━━ Dataset entries

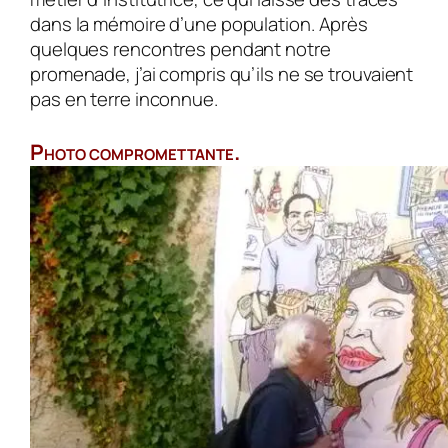
dans la mé­moire d’une population. Après
quelques rencon­tres pendant notre
promenade, j’ai compris qu’ils ne se trouvaient
pas en terre inconnue.
Photo compromettante.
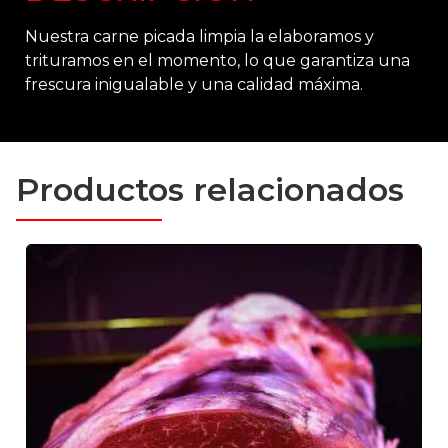
Nuestra carne picada limpia la elaboramos y
trituramos en el momento, lo que garantiza una
frescura inigualable y una calidad máxima.
Productos relacionados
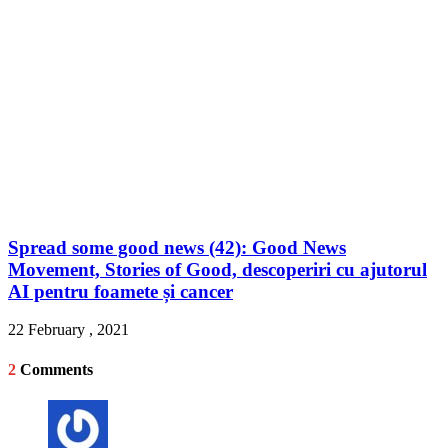
Spread some good news (42): Good News
Movement, Stories of Good, descoperiri cu ajutorul
AI pentru foamete și cancer
22 February , 2021
2
Comments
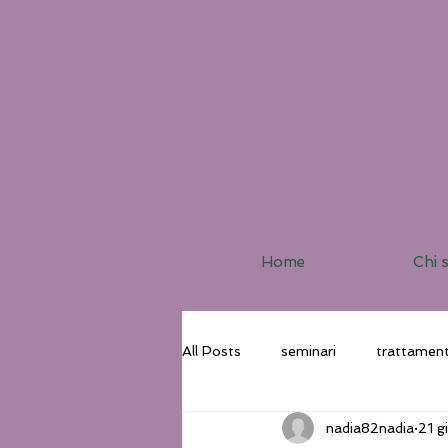
Home
Chi 
All Posts
seminari
trattament
nadia82nadia
21 g
Corsi
Pratiche Tao
Via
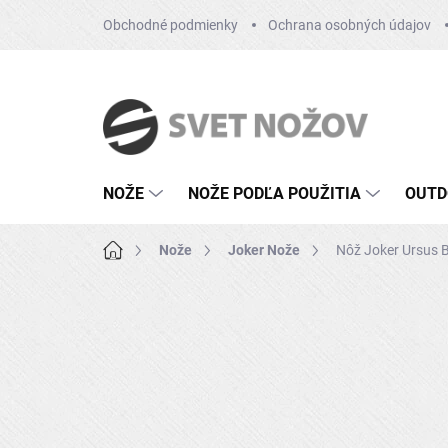
Prejsť
Obchodné podmienky
Ochrana osobných údajov
na
obsah
NOŽE
NOŽE PODĽA POUŽITIA
OUTD
Domov
Nože
Joker Nože
Nôž Joker Ursus 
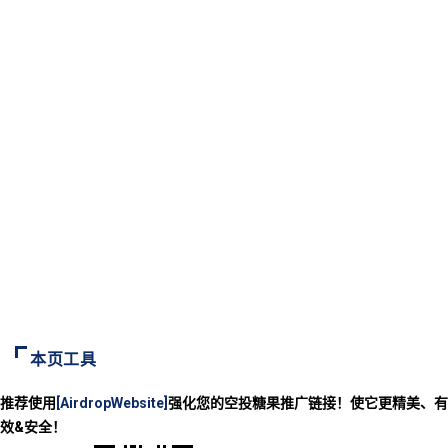
本页工具
推荐使用
[AirdropWebsite]
强化您的空投糖果推广链接！使它更精美、有
效&安全！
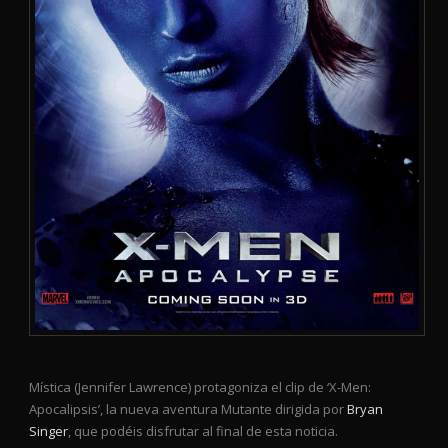
Mística (Jennifer Lawrence) protagoniza el clip de ‘X-Men:
Apocalipsis’, la nueva aventura Mutante dirigida por
Bryan
Singer
, que podéis disfrutar al final de esta noticia.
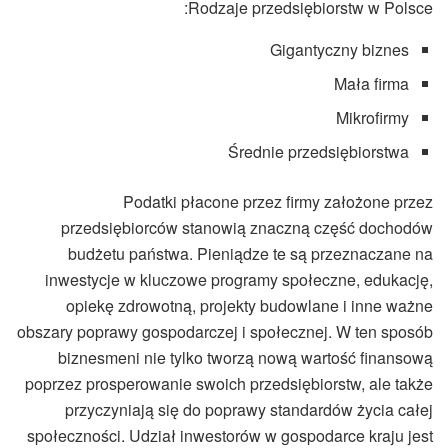
Rodzaje przedsiębiorstw w Polsce:
Gigantyczny biznes
Mała firma
Mikrofirmy
Średnie przedsiębiorstwa
Podatki płacone przez firmy założone przez
przedsiębiorców stanowią znaczną część dochodów
budżetu państwa. Pieniądze te są przeznaczane na
inwestycje w kluczowe programy społeczne, edukację,
opiekę zdrowotną, projekty budowlane i inne ważne
obszary poprawy gospodarczej i społecznej. W ten sposób
biznesmeni nie tylko tworzą nową wartość finansową
poprzez prosperowanie swoich przedsiębiorstw, ale także
przyczyniają się do poprawy standardów życia całej
społeczności. Udział inwestorów w gospodarce kraju jest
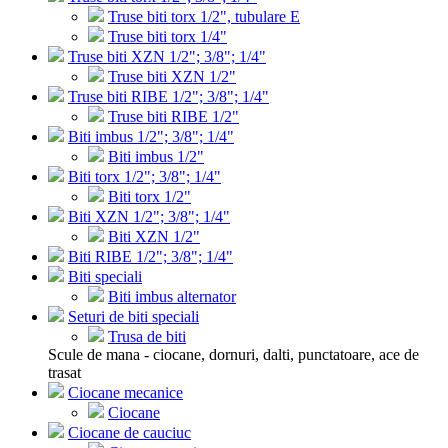
Truse biti torx 1/2", tubulare E
Truse biti torx 1/4"
Truse biti XZN 1/2"; 3/8"; 1/4"
Truse biti XZN 1/2"
Truse biti RIBE 1/2"; 3/8"; 1/4"
Truse biti RIBE 1/2"
Biti imbus 1/2"; 3/8"; 1/4"
Biti imbus 1/2"
Biti torx 1/2"; 3/8"; 1/4"
Biti torx 1/2"
Biti XZN 1/2"; 3/8"; 1/4"
Biti XZN 1/2"
Biti RIBE 1/2"; 3/8"; 1/4"
Biti speciali
Biti imbus alternator
Seturi de biti speciali
Trusa de biti
Scule de mana - ciocane, dornuri, dalti, punctatoare, ace de
trasat
Ciocane mecanice
Ciocane
Ciocane de cauciuc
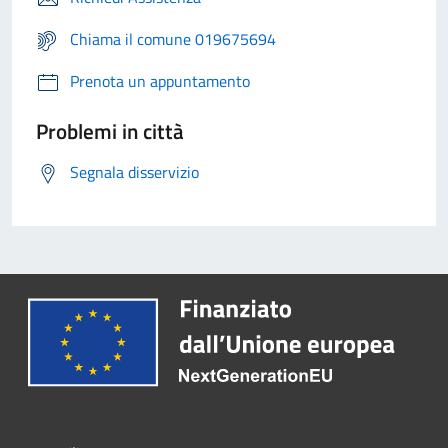
Chiama il comune 019675694
Prenota un appuntamento
Problemi in città
Segnala disservizio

━━━━

**Your task**
When a line above contains the string "imbus", copy that line.

**Task output**
Biti imbus 1/2"; 3/8"; 1/4"
Biti imbus 1/2"
Biti imbus alternator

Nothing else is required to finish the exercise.